Марш поднял голову и с насмешливой любезностью промолвил:

— Так он не получил рагу? Какая жалость! И как это я мог забыть о нем? Он должен меня извинить. Право, вы должны, мистер, м-м… Бекстер… Баркер… вы должны извинить меня. Я… м-м… мое внимание было чем-то отвлечено, не знаю даже чем. Самое печальное то, что последнее время это случается со мной всякий раз, как мы садимся за стол. Но вы не должны обращать внимания на такие мелочи, мистер Банкер, это все по рассеянности. Со мной такое вполне может случиться, если человек… м-м… ну, словом, если человек, скажем, три недели не платил мне за стол. Вы меня поняли? Вы поняли мою мысль? Вот ваше ирландское рагу, и… м-м… мне доставляет величайшее удовольствие положить его вам; надеюсь, вам будет так же приятно принять мое благодеяние, как мне оказать его.

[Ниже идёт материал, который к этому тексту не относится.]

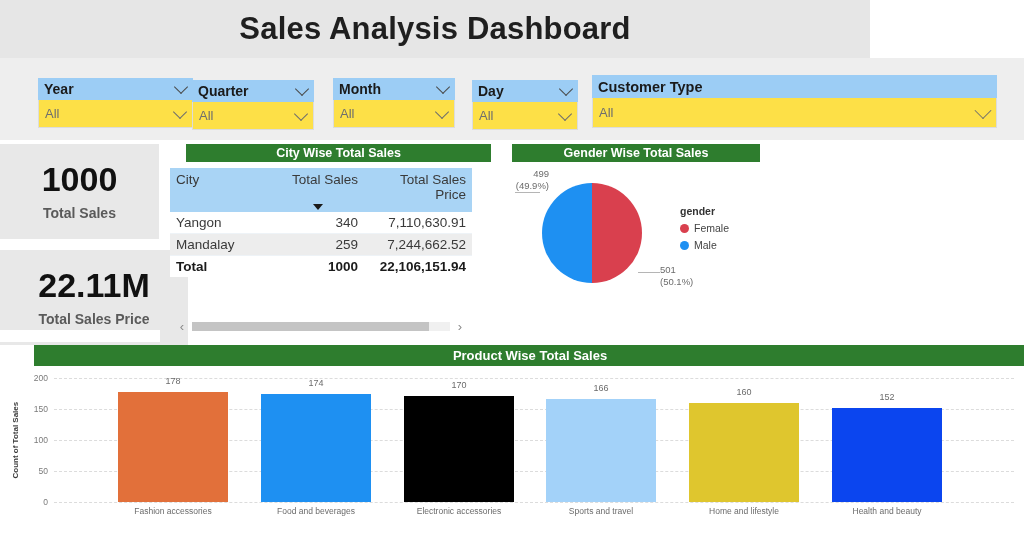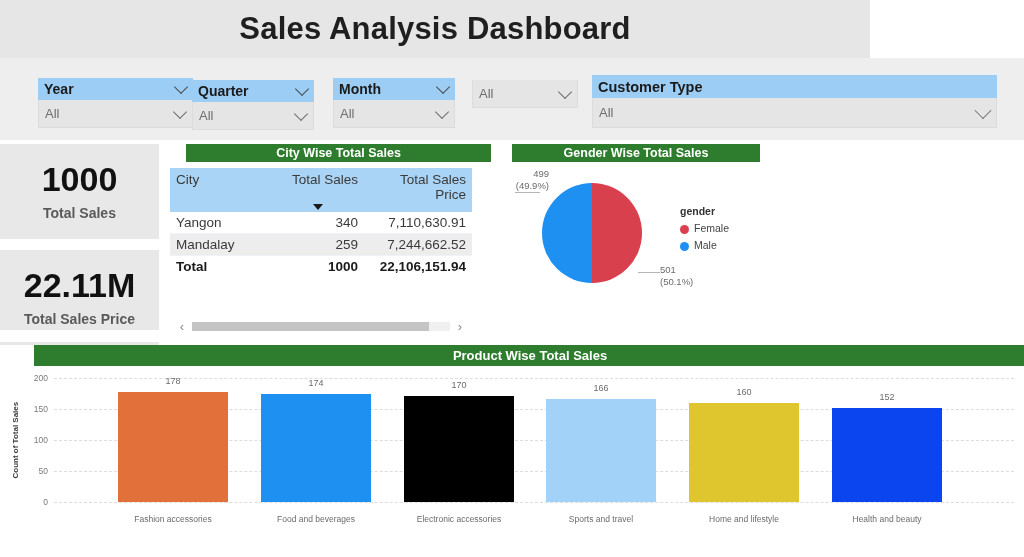--- a/index.html
+++ b/index.html
@@ -305,6 +305,10 @@
     </div>
 
     <div class="slicer" style="left:472px; top:22px; width:106px;">
+      <div class="slicer-head">
+        <span class="lbl">Day</span>
+        <span class="chev"></span>
+      </div>
       <div class="slicer-body">
         <span class="val">All</span>
         <span class="chev thin"></span>

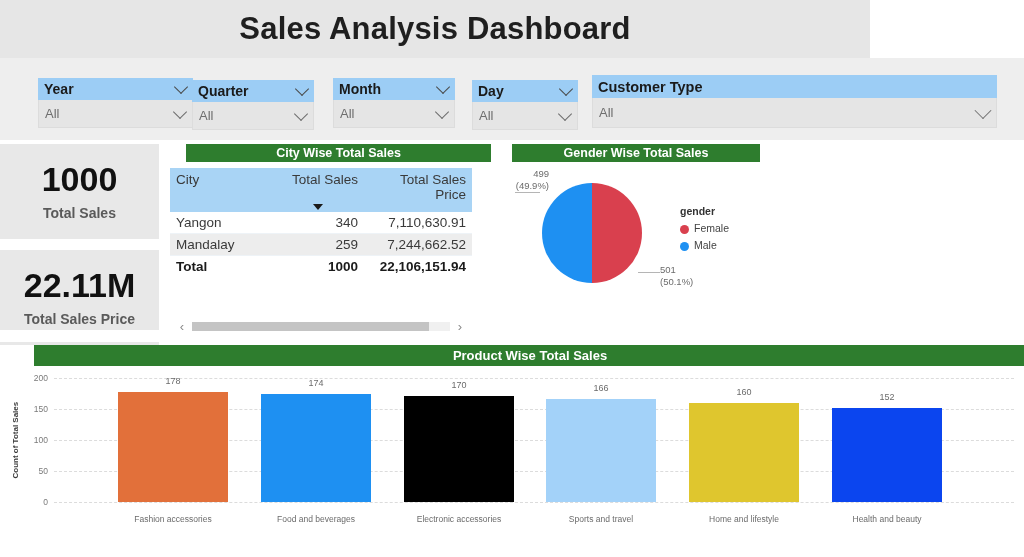--- a/index.html
+++ b/index.html
@@ -62,7 +62,7 @@
   .slicer-body {
     position: relative;
     height: 28px;
-    background: #e5e5e5;
+    background: #fde047;
     border: 1px solid #dcdcdc;
     border-top: none;
     box-sizing: border-box;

Краска прихлынула к бледным щекам Брейди и медленно поползла к ушам и выше — ко лбу, но он ничего не сказал и принялся за рагу, смущенный внезапно наступившим молчанием, чувствуя, что все взгляды прикованы к нему.

— Старик только и ждал этой возможности, — шепнул Бэрроу на ухо Трейси. — Он ни за что не упустил бы ее.

— Это жестоко, — сказал Трейси. А про себя подумал, намереваясь впоследствии занести эти мысли в дневник:

«Ну вот, дом этот представляет собой своего рода республику, где все свободны и равны, если люди вообще могут быть свободны и равны где-либо на земле; значит, я попал именно в такое место, которое стремился найти, здесь я — такой же человек, как и все остальные, большего равенства быть не может. И однако, стоило мне переступить порог этого дома, как я столкнулся с неравенством. За этим самым столом сидят люди, на которых, по той или иной причине, глядят с почтением, и рядом — этот несчастный, на которого смотрят свысока, к которому относятся с пренебрежением, даже оскорбляют и унижают его, хотя он не совершил никакого преступления и повинен лишь в самом обычном грехе — бедности. Равенство должно было бы облагораживать людей. Во всяком случае, я так считаю».

После ужина Бэрроу предложил пойти прогуляться, и они вышли на улицу. Но Бэрроу задумал эту прогулку с вполне определенной целью: ему хотелось, чтобы Трейси избавился от своей ковбойской шляпы. Он не представлял себе, что сможет найти какую-либо работу, пусть даже самую черную, человеку, выряженному таким образом. Имея это в виду, он и завел с Трейси следующий разговор:

— Насколько я понимаю, вы ведь не ковбой.